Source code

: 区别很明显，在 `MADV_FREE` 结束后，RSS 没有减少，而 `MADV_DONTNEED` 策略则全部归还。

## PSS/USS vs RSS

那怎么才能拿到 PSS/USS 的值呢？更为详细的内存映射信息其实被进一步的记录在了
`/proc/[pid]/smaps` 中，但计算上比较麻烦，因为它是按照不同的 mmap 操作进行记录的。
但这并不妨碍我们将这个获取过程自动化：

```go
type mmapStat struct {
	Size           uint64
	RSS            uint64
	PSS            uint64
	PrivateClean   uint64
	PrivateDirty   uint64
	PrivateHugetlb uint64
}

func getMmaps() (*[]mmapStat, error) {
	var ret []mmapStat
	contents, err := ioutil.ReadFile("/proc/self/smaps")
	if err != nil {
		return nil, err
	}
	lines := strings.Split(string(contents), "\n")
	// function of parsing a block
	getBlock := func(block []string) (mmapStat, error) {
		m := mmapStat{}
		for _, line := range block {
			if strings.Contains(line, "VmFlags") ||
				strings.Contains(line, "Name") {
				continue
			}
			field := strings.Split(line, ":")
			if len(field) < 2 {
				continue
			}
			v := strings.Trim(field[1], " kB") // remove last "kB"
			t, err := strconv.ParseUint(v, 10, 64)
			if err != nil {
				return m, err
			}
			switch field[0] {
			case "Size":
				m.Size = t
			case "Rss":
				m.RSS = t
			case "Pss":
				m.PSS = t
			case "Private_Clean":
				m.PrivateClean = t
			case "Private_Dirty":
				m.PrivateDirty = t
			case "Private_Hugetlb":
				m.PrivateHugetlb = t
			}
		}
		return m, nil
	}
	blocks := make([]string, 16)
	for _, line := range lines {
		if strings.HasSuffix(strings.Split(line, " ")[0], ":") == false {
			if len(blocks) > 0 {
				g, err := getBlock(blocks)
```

##########

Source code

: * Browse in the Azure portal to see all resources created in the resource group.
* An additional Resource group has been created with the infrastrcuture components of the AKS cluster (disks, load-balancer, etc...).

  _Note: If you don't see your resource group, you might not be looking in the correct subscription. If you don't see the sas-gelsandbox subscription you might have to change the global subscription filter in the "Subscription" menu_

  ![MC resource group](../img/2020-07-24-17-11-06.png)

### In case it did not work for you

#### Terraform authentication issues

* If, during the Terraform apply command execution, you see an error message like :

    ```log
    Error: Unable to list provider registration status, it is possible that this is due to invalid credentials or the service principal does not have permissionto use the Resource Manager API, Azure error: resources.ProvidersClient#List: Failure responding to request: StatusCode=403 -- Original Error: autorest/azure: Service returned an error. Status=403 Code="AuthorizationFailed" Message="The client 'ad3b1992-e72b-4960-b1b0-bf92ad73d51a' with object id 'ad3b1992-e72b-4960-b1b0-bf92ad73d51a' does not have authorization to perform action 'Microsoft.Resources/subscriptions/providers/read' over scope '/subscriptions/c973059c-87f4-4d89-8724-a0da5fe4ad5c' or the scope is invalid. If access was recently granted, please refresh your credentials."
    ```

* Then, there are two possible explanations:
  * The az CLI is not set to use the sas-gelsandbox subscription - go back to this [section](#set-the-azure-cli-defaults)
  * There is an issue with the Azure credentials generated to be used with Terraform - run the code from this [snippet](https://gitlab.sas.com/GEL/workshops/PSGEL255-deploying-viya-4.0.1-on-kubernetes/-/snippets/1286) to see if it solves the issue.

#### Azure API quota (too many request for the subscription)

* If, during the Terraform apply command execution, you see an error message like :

##########

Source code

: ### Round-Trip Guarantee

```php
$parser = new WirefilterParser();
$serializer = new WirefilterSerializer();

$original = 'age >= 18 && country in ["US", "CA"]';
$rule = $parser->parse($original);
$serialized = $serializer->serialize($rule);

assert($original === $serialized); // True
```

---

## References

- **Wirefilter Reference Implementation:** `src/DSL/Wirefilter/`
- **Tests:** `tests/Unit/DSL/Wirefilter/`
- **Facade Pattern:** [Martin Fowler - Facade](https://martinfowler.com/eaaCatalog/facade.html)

##########

- TASK OBJECTIVE
Count the lines in the records above that contain the word "mmapStat", and reply with that number alone.

- TASK RESULT
5